Piano Trio No.5 in b minor, Op.46
Fesca’s Piano Trio No.5 in b minor dates from 1845. Its wonderful melodies are without doubt its most striking feature. The opening movement, an Allegro molto con spirito, is particularly impressive by virtue of its Andante con sentimento introduction in the major creating the mood of a barcarolle. This gives way to an exciting and hard driving series of themes in the minor. The second movement, Andante cantabile, Fesca calls a Romance. And, indeed, the music is so romantically charged that Schumann warned Fesca to “watch out for the longing glances of smitten lady admirers.” Next comes a Scherzo, allegro moderato. This begins with a series of double stops in the cello giving the music the flavor of a rustic folk dance with bagpipe. The trio section is lighter. The finale, another Allegro moderato is in four sections without development. Throughout, the composer’s gift for beautiful melodies is clearly on display.
Alexander Ernst Fesca (1820-1849) was born in the German city of Karlsruhe where his father Friedrich Ernst Fesca, also a composer, was serving as music director of the Ducal Court Orchestra of Baden. Fesca received his first lessons from his father and was considered a prodigy on the piano. He attended the Prussian Royal Conservatory in Berlin where he graduated with a degree in composition at the young age of 14 after which he enjoyed a career as a pianist and music director. Though he did not live very long, he composed a considerable amount of music. His chamber music includes six piano trios, two piano quartets and two septets for piano, winds and strings.

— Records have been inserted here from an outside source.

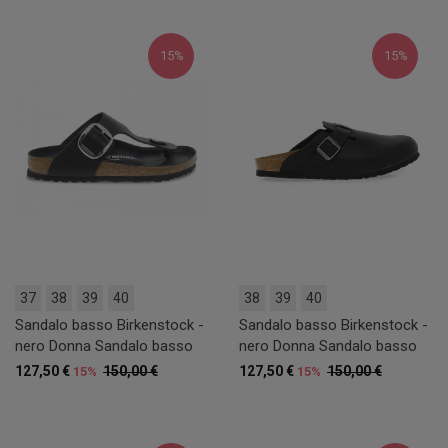
15%
15%
37
38
39
40
38
39
40
Sandalo basso Birkenstock -
Sandalo basso Birkenstock -
nero Donna Sandalo basso
nero Donna Sandalo basso
127,50 €
150,00 €
127,50 €
150,00 €
15%
15%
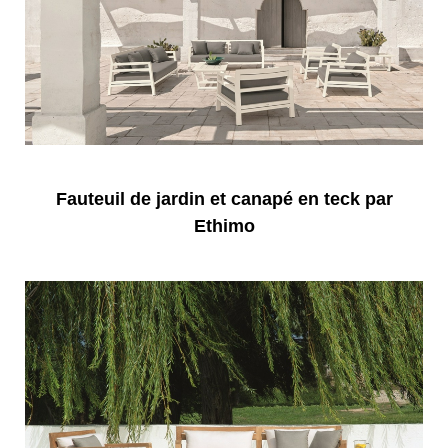
Fauteuil de jardin et canapé en teck par
Ethimo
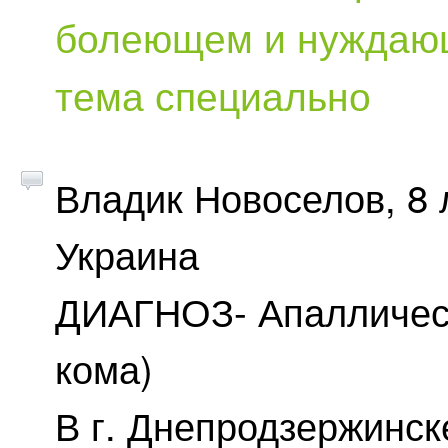
болеющем и нуждающ
тема специально
Владик Новоселов, 8 
Украина
ДИАГНОЗ- Апалличес
кома)
В г. Днепродзержинск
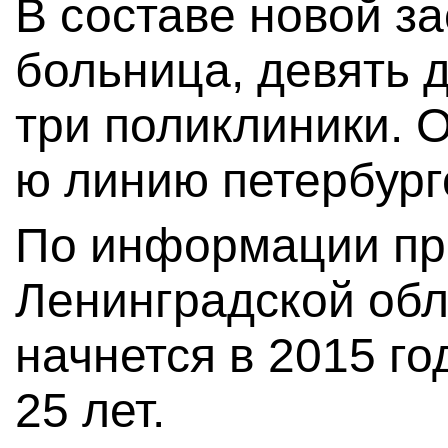
В составе новой з
больница, девять д
три поликлиники. 
ю линию петербург
По информации пр
Ленинградской обл
начнется в 2015 го
25 лет.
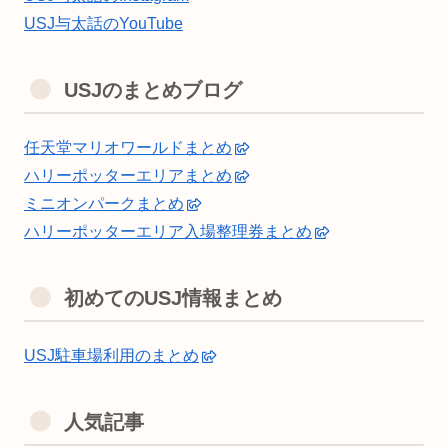
USJ与太話のYouTube
USJのまとめブログ
任天堂マリオワールドまとめ
ハリーポッターエリアまとめ
ミニオンパークまとめ
ハリーポッターエリア入場整理券まとめ
初めてのUSJ情報まとめ
USJ駐車場利用のまとめ
人気記事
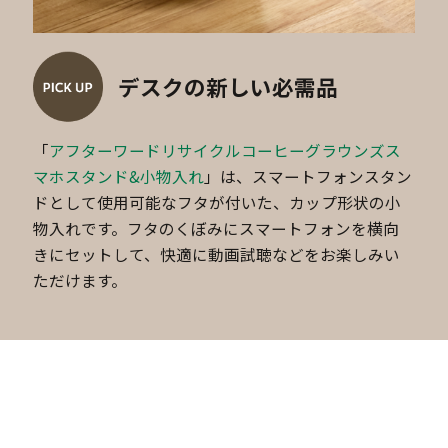
デスクの新しい必需品
「
アフターワードリサイクルコーヒーグラウンズス
マホスタンド&小物入れ
」は、スマートフォンスタン
ドとして使用可能なフタが付いた、カップ形状の小
物入れです。フタのくぼみにスマートフォンを横向
きにセットして、快適に動画試聴などをお楽しみい
ただけます。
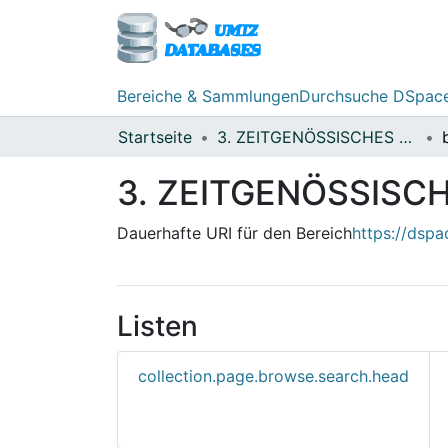
Bereiche & Sammlungen
Durchsuche DSpac
Startseite
3. ZEITGENÖSSISCHES ARCHIV - JELENKORI LEVÉLTÁR (2000-)
3. ZEITGENÖSSISCH
Dauerhafte URI für den Bereich
https://dsp
Listen
collection.page.browse.search.head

Writing of Alexander Fesca’s Piano Trios in his Handbook for Piano Trio Players, the famed critic Wilhelm Altmann states “Alexander Fesca’s six piano trios will always a warm place in the hearts of chamber music afficionados.” We have reprinted the second edition dating from 1856. The piano part is not a piano score but just the piano part, however we have added rehearsal letters to aid performance. This is a fine work deserving of both concert performance and a place on the stands of amateurs.